While the word “diwan” has been widely used across the Gulf to refer to the Office of the Ruler, in Kuwait the suffix “-iyya” transforms the word into the more affectionate “diwaniyya,” referring to places of social gathering for Kuwaiti men to discuss issues relevant to them. As a reception room and a social practice, the diwaniyya is a well-embedded aspect of Kuwaiti culture. Imbued with tribal customs of the past, and taking up communal functions during Kuwait’s golden years as a port city, the diwaniyya today finds itself in an urban environment. Its relevance, as I argue, lies in ensuring the social contract between the Al-Sabah ruling family and Kuwaitis – governance as a “family”. As one commentator puts it, diwaniyyas reflect the “skeleton of families” in Kuwait; through the diwaniyya each family knows its role and those of other families (in politics, business or on the social ladder). Academic literature on the diwaniyya has largely centred on its political potential, particularly when it is used for campaigning in the period leading up to the elections.
Yet my project establishes that the diwaniyya is first and foremost a social anchor, despite its undeniable potential for politicisation. As a space traditionally situated within the private confines of the house, but providing for a range of public sphere activities, the diwaniyya walks on the fine line between the public and the private. Elsewhere I have argued that the circulation of social and cultural capital (social networking and the generational transfer of traditions respectively) through diwaniyya visits has ensured the diwaniyya’s persistence and, in some ways, its sanctity.

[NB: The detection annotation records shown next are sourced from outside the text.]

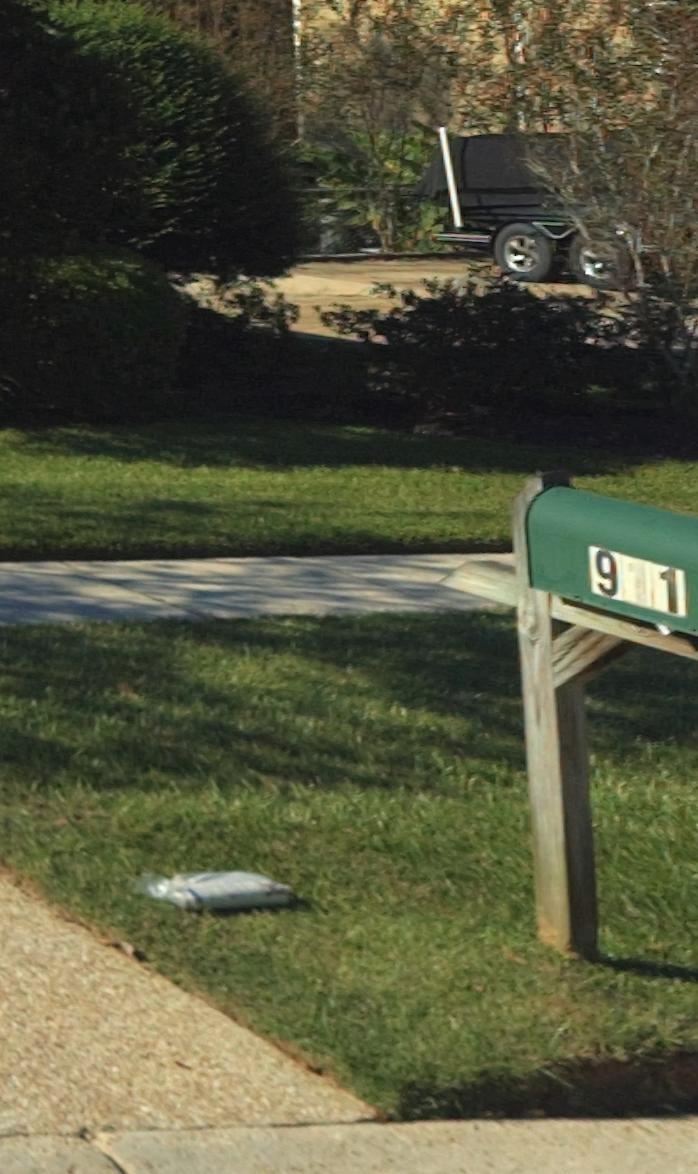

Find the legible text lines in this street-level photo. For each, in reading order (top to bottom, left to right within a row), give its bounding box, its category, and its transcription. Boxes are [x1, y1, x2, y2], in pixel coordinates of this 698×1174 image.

[592, 547, 680, 619] StreetNumber: 9*1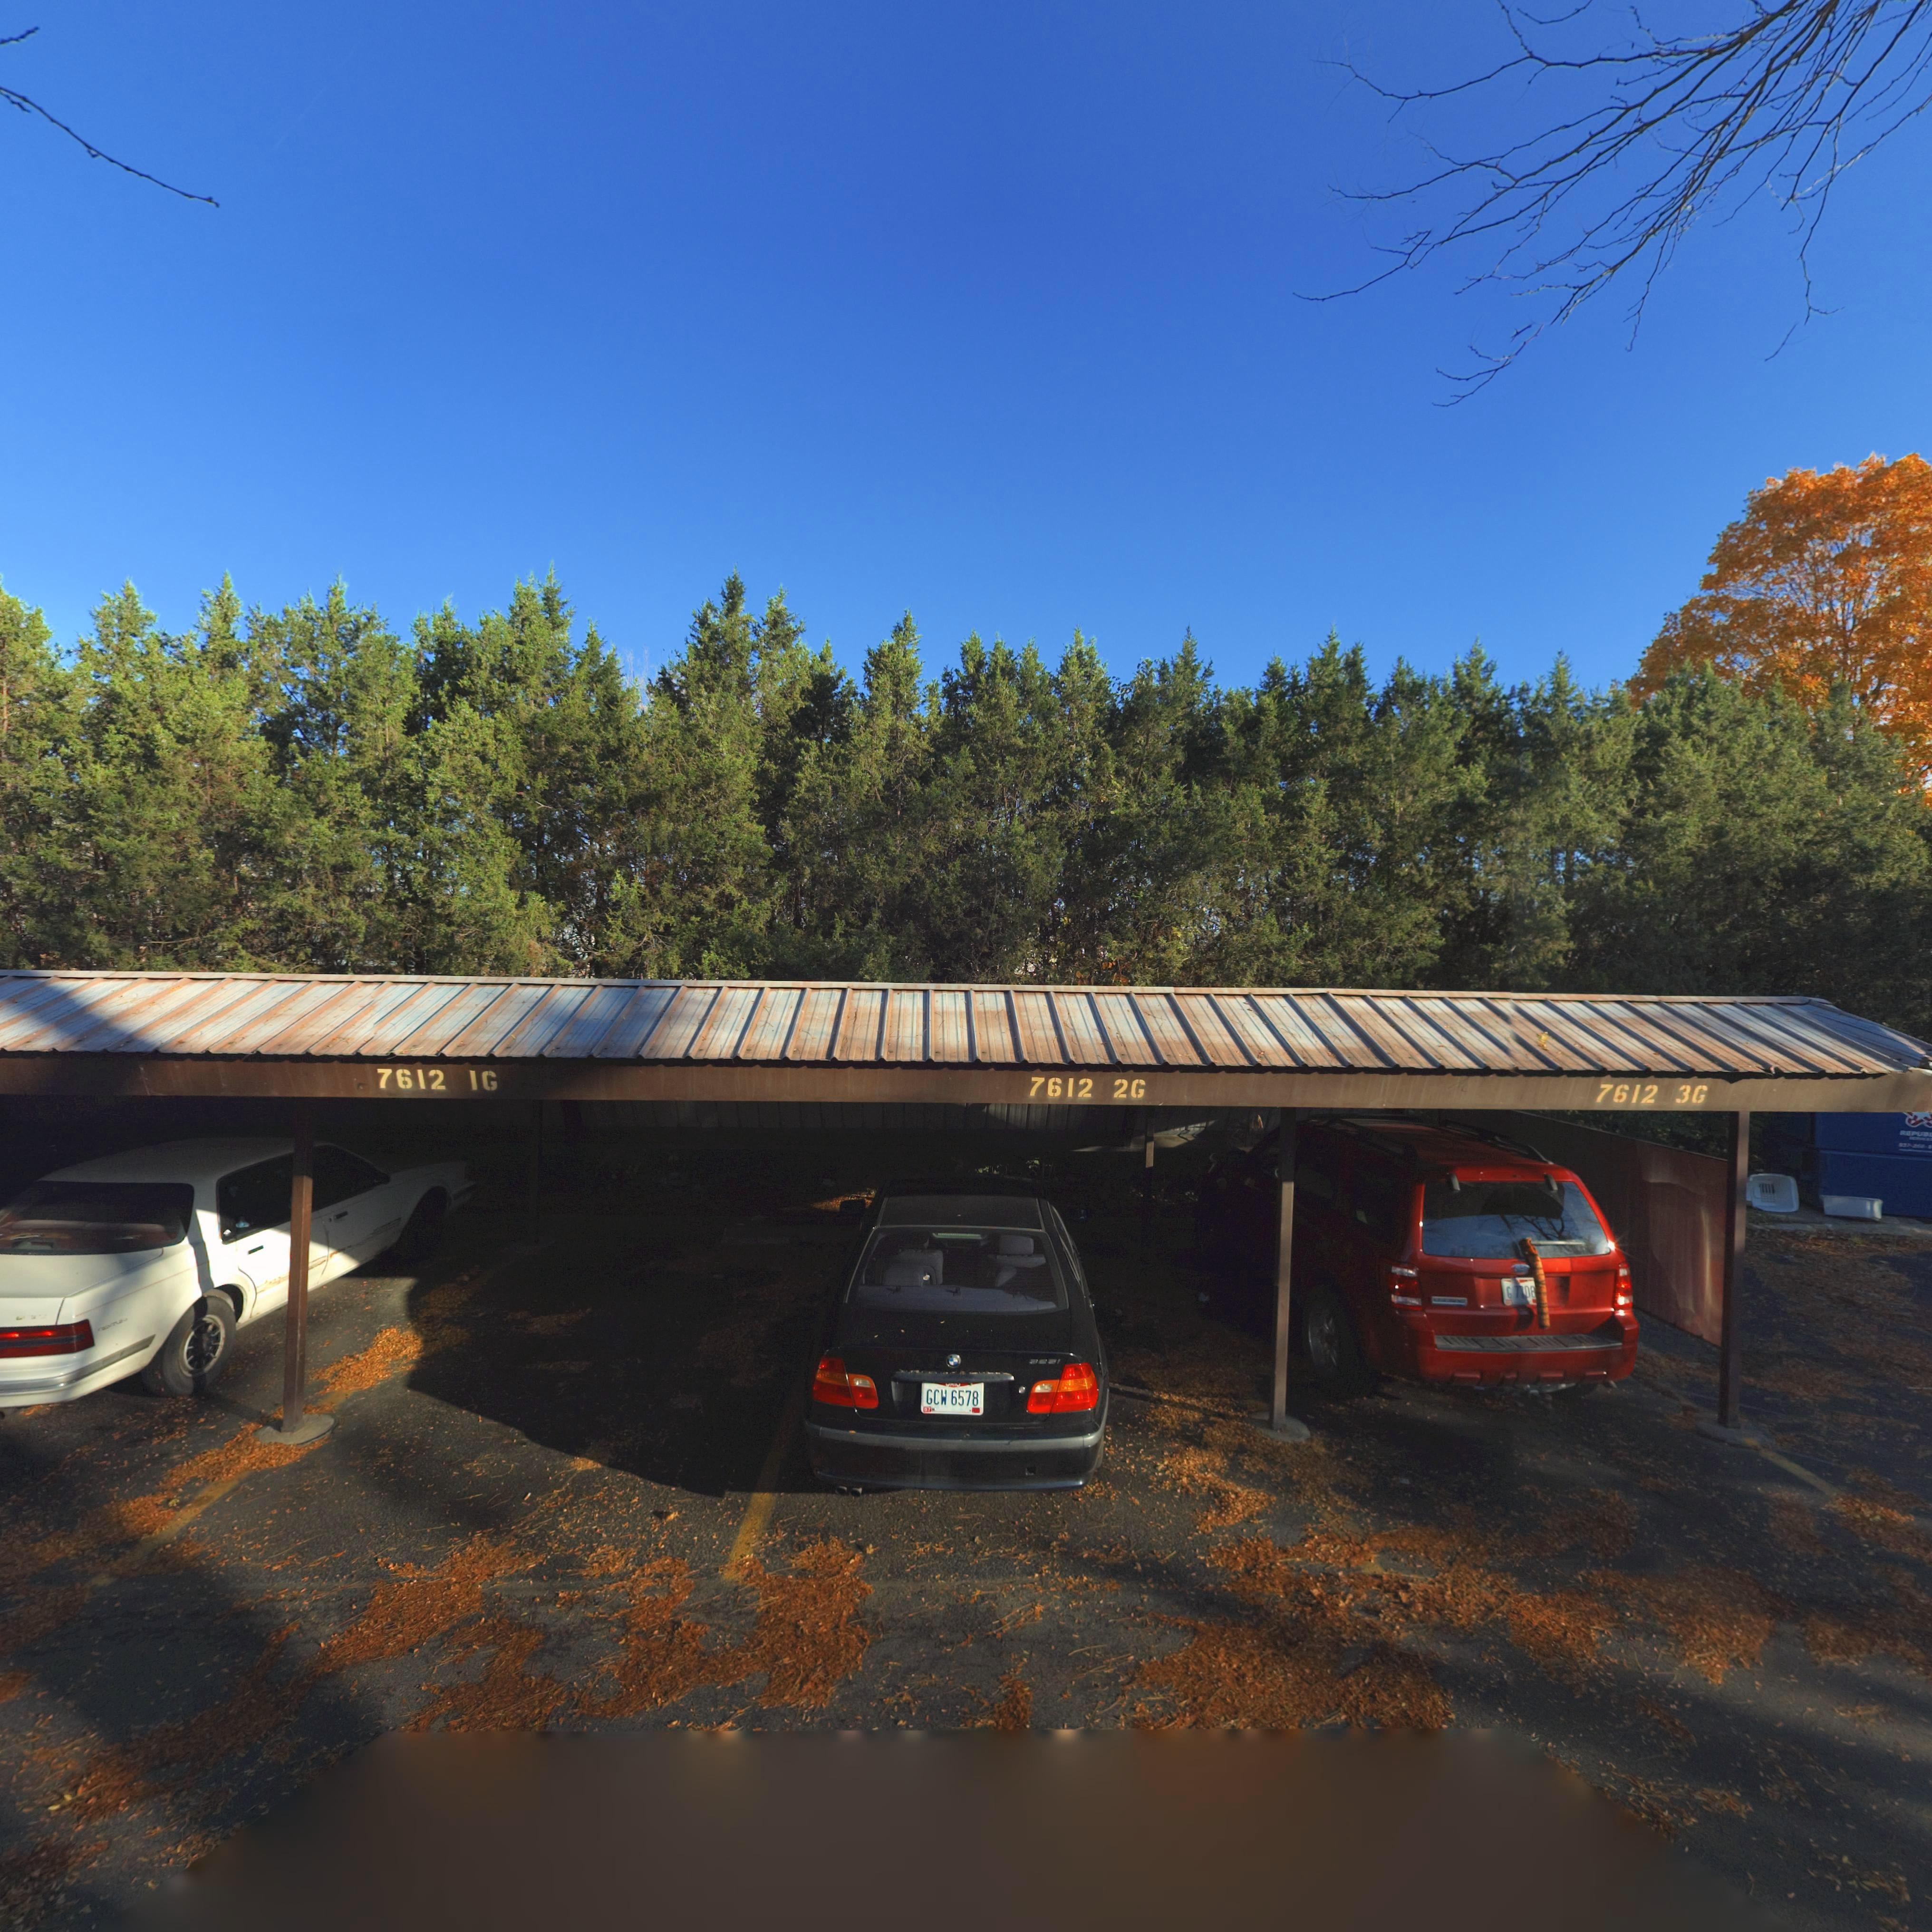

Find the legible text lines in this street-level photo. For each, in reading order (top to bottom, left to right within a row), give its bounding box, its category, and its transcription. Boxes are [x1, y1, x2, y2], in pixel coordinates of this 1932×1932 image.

[376, 1067, 447, 1091] StreetNumber: 7612
[1029, 1076, 1094, 1099] StreetNumber: 7612
[1594, 1083, 1660, 1104] StreetNumber: 7612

My most recent field trip, which The BFSA has kindly supported, aimed to further relate the diwaniyya practice to diplomacy situated in a non-Western frame of reference. During the course of my fieldwork, I have spoken to diwaniyya owners, diplomats from different embassies, academics, members of the ruling family, and government officials. The qualitative data obtained points to how the diwaniyya embodies a diplomatic practice used both, at the ground level, and at the higher echelons of Kuwaiti society (by the royal family, MPs, ambassadors, prominent merchants).